◆ EXERCISE REQUIREMENTS:
Reproduce verbatim everything in the golf club thread from "My question would" down to "(Jun 9, 2006)".

# Golf Club Review



## RTALL (Apr 2, 2012)

So hey guys, 
I am a Intermediate player, handicap 20, and this is the set I am getting.
Please tell me if this set is too hard or easy for me to hit, what clubs to drop and what to replace with them. 

Nike Machspeed SQ Regular Flex Driver
Adams Speedline TP 3 and 5 wood
Nike Machspeed SQ Regular Flex 3 and 4 hybrid
Titleist 4-PW AP1 irons
56 Degree Vokey
60 Degree Vokey
Scotty Cameron Kobi(IDK what model) Putter

Please tell me what clubs to drop and what to replace.


----------



## broken tee (Jan 13, 2008)

RTALL said:


> So hey guys,
> I am a Intermediate player, handicap 20, and this is the set I am getting.
> Please tell me if this set is too hard or easy for me to hit, what clubs to drop and what to replace with them.
> 
> ...


In my opinion if you like them keep em, if they don't feel good get rid of em
you have to judge I prefer a Dodge Ram over a Ford or Chev desiel yet all are good trucks.


----------



## Silverbullet01 (Apr 3, 2012)

*.........................*



RTALL said:


> So hey guys,
> I am a Intermediate player, handicap 20, and this is the set I am getting.
> Please tell me if this set is too hard or easy for me to hit, what clubs to drop and what to replace with them.
> 
> ...


My question would be to you sir is this. Have you hit any of these clubs before thinking about purchasing?? Some places can lend you clubs for you to try out. Try them out on the range and then on the course. The Titleist irons maybe for a more advanced player. If you cannot hit those irons consistantly, try a more forgiving iron. The rest of your set looks pretty good. Also, make sure you play a good ball. There are plenty of ball fitting places online to see what ball would be good for your game. Hope this helps.


----------



## 373 (Jun 9, 2006)

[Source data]
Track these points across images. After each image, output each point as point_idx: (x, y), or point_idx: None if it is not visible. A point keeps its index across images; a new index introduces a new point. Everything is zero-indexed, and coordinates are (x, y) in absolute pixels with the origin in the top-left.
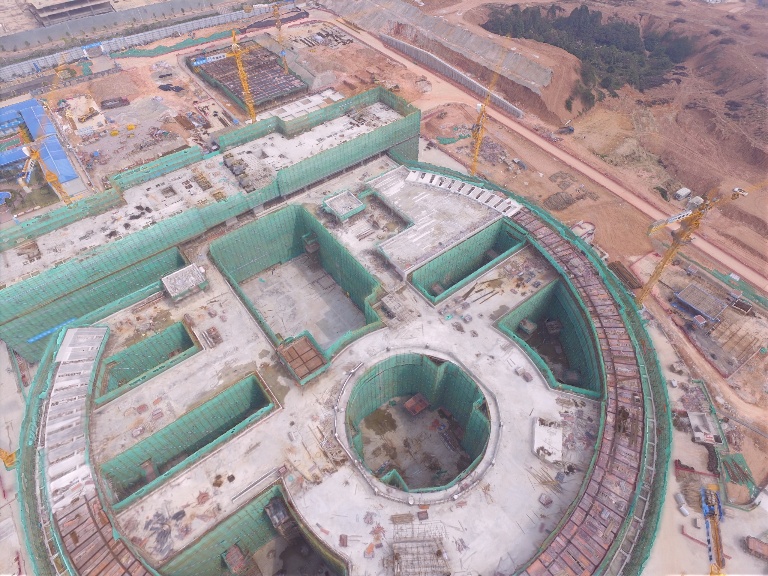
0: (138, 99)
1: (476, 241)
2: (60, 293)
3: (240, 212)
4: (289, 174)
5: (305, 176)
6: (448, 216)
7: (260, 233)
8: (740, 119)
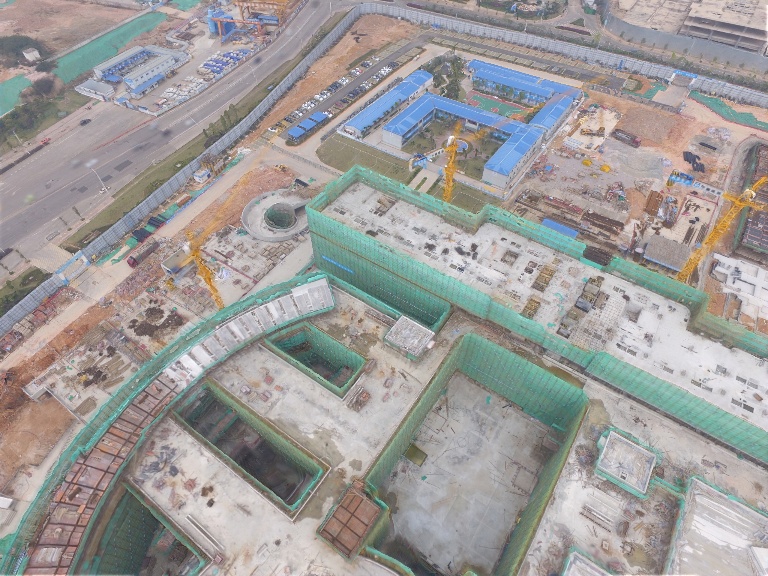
0: (650, 149)
1: None
2: (356, 250)
3: (530, 338)
4: (615, 365)
5: (634, 385)
6: None
7: (524, 372)
8: None
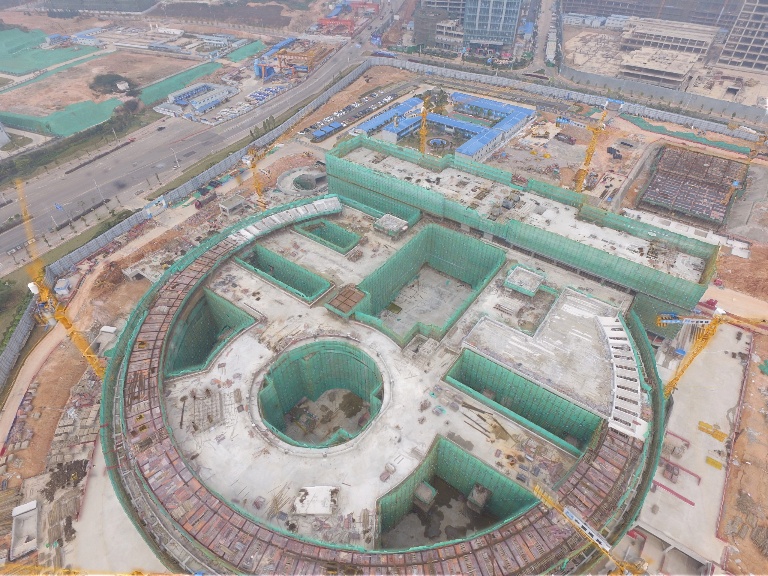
0: (583, 146)
1: (553, 402)
2: (358, 182)
3: (471, 225)
4: (521, 229)
5: (534, 242)
6: (568, 364)
7: (468, 249)
8: None
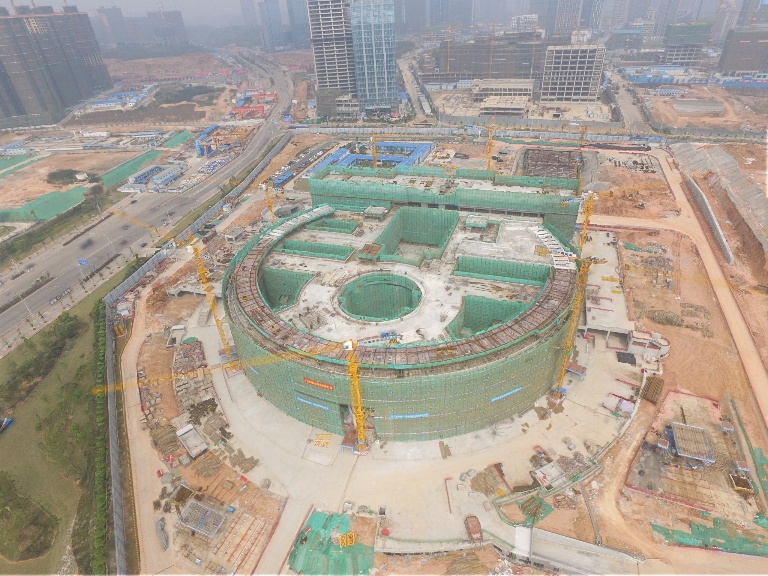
0: (475, 158)
1: (520, 269)
2: (338, 194)
3: (429, 202)
4: (464, 193)
5: (474, 200)
6: (521, 250)
7: (431, 217)
8: None
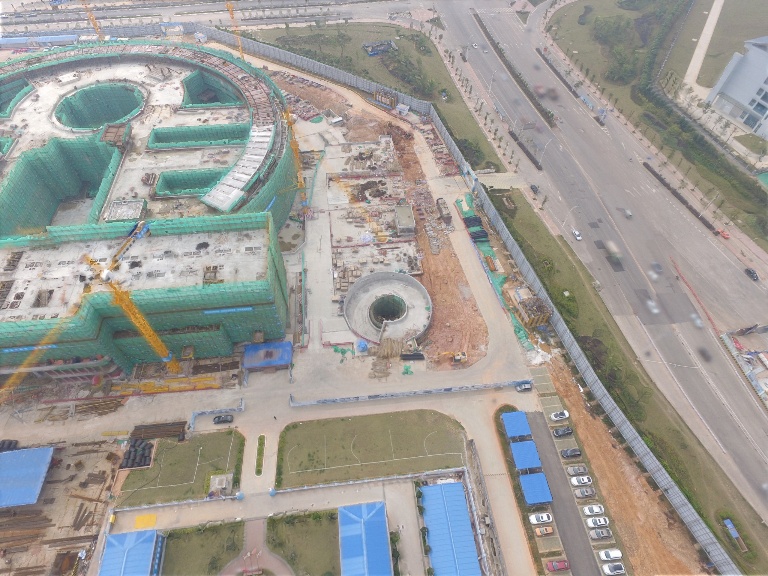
0: None
1: None
2: None
3: None
4: None
5: None
6: None
7: None
8: None
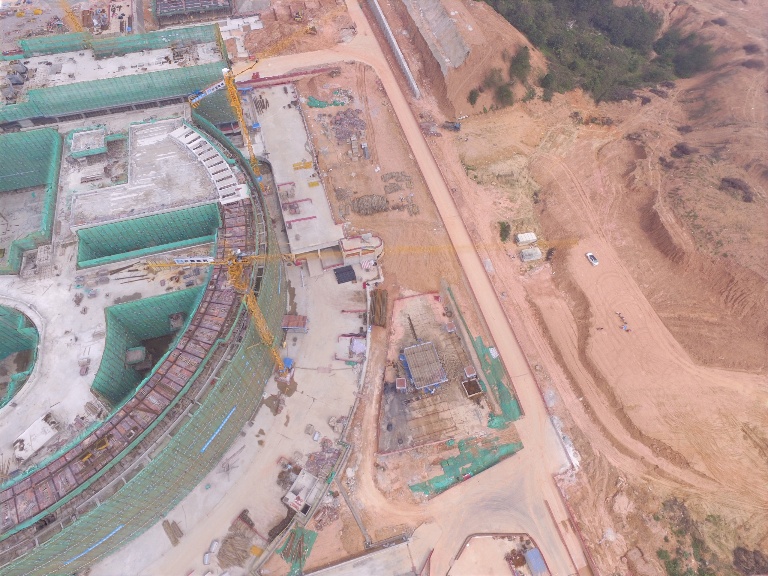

◆ SOLUTION BELOW:
My question would be to you sir is this. Have you hit any of these clubs before thinking about purchasing?? Some places can lend you clubs for you to try out. Try them out on the range and then on the course. The Titleist irons maybe for a more advanced player. If you cannot hit those irons consistantly, try a more forgiving iron. The rest of your set looks pretty good. Also, make sure you play a good ball. There are plenty of ball fitting places online to see what ball would be good for your game. Hope this helps.


----------



## 373 (Jun 9, 2006)